Video, Dunoon Dirt Dash 2019. 2-day Bikepacking Event

The Surly Dunoon Dirt Dash - what a great event!

Huge congratulations to the organisers Markus Stitz and Charlie Hobbs for delivering a weekend with such an amazing atmosphere and top quality bikepacking.

I'm sure both will have learnt loads and the 2020 event will be even better.

But it was an honour to take part in the first.  The video is below.

They might look again at the long hike-a-bike section of day one.  In the video I describe this as "excessive" and it was, particularly if you had a heavy or loaded bike.  More than one rider shuttled their luggage to the top then went back for their bike.

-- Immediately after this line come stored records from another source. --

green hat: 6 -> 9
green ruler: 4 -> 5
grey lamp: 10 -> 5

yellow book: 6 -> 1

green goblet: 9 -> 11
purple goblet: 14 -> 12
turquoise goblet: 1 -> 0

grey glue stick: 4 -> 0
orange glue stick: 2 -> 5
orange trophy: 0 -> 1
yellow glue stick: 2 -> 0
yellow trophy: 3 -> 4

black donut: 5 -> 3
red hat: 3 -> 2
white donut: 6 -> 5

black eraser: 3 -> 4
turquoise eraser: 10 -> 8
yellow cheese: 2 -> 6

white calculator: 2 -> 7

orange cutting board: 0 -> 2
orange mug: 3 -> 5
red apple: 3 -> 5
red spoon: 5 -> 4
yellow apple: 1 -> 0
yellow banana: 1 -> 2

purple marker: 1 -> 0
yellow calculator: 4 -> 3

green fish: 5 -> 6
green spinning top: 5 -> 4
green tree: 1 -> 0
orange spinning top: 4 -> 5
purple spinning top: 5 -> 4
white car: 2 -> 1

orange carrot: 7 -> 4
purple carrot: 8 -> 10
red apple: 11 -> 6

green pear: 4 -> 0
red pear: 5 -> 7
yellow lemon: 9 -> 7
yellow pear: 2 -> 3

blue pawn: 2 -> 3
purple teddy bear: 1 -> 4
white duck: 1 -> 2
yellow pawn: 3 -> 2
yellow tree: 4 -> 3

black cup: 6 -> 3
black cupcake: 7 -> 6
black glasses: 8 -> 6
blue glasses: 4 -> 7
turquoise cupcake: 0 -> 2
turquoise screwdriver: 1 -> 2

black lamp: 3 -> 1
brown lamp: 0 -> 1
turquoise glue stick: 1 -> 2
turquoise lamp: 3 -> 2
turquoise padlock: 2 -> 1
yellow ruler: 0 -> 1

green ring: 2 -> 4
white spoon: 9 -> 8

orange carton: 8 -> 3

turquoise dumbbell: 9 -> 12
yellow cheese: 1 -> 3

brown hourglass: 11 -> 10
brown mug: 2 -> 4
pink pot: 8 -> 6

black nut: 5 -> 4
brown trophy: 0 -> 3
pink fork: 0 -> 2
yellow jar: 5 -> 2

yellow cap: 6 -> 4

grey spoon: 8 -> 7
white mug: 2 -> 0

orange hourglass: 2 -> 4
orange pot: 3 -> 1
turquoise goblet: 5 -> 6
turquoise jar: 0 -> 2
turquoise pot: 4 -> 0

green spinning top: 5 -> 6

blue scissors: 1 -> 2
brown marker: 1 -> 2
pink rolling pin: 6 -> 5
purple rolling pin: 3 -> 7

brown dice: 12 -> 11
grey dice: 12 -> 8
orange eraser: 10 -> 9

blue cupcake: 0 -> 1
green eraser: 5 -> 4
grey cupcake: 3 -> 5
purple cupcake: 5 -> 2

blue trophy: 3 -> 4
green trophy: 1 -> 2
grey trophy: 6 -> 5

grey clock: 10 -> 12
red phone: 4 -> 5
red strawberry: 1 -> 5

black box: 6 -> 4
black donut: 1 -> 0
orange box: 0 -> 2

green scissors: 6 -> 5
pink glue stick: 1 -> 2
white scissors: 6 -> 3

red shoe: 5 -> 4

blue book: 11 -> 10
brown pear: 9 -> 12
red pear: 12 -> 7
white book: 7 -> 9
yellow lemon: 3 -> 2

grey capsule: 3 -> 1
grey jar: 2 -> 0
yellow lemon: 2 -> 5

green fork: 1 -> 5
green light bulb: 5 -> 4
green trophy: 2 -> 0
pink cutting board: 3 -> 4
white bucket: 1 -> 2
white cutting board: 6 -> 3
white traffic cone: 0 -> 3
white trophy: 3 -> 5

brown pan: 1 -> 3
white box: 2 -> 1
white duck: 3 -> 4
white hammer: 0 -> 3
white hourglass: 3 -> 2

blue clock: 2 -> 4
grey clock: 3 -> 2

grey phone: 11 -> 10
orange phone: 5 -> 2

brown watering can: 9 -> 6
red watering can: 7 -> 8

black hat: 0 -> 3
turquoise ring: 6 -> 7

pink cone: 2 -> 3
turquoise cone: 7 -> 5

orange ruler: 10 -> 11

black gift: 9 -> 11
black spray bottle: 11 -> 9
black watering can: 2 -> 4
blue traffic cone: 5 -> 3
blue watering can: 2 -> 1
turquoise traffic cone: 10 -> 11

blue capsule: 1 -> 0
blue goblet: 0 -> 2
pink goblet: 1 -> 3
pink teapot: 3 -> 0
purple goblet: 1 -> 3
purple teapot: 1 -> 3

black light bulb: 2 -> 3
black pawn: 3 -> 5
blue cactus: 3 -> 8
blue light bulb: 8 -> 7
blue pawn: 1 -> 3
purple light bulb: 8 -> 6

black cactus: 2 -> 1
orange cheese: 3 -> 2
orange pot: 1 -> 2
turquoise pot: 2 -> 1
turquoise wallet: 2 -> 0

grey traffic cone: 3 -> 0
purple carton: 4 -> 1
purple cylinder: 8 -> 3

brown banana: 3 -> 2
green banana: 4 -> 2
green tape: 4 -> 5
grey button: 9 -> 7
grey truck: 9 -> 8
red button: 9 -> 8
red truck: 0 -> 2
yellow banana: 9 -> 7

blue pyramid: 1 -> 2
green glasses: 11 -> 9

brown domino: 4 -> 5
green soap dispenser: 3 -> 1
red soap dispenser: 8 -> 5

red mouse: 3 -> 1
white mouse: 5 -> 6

Of course, this is absolutely not a race.  It's a 'reliability trial' they say.  I felt it the same approach as a mountain marathon and pretty much the same kit, plus a bike and different bags.  I don't think my set-up was perfect, but it worked for me.

That's the whole top-and-bottom of gear for these things - you must be happy with what you take otherwise it will gnaw into your brain all weekend.

As with mountain marathons, I took loads of kit to the start and only after 4pm Friday, when I'd checked numerous weather forecasts, did I decide what kit to take and how to carry it.  With no rain forecast, I left my big waterproof jacket behind and just carried an ultralight road jacket.  Here's the rest of it:

Tent: an American Tarptent, Double Rainbow, a single skin affair which I love despite the condensation - everyone had that.
Mat: Alpkit Cloudbase, superb value and performance.
Bowl & Spoon: Alpkit collapsable Cupertino
Sleeping bag: PHD Minim (or minimus, I forget) zipless to save weight, plus a silk liner.
Warm clothes: Patagonia down vest (bought in a sale!), full leg-warmers, snood, DhB merino base layer
Socks: 2 pairs of seal skins, one to ride in, 1 to wear in camp/sleeping to keep feet dry in soaking shoes
Mug: Lifeventure mini-flask thing that has a screw on lid and keeps drinks hot

I carried my water and snacks in a Camelbak to keep weight off the bike for the hike-a-bike.  The water bottle on the frame is empty, but easier to fill from streams had I run out.  I also had a microphone, tripod, spare batteries and charging pack for the cameras.  An iPod mini with earbuds shut out the late-night campsite noise.

I rode a Sonder Camino Ti from Alpkit and completely mucked up my tyre choice, going for too little tread and consequently fish-tailing on slippery grass descents.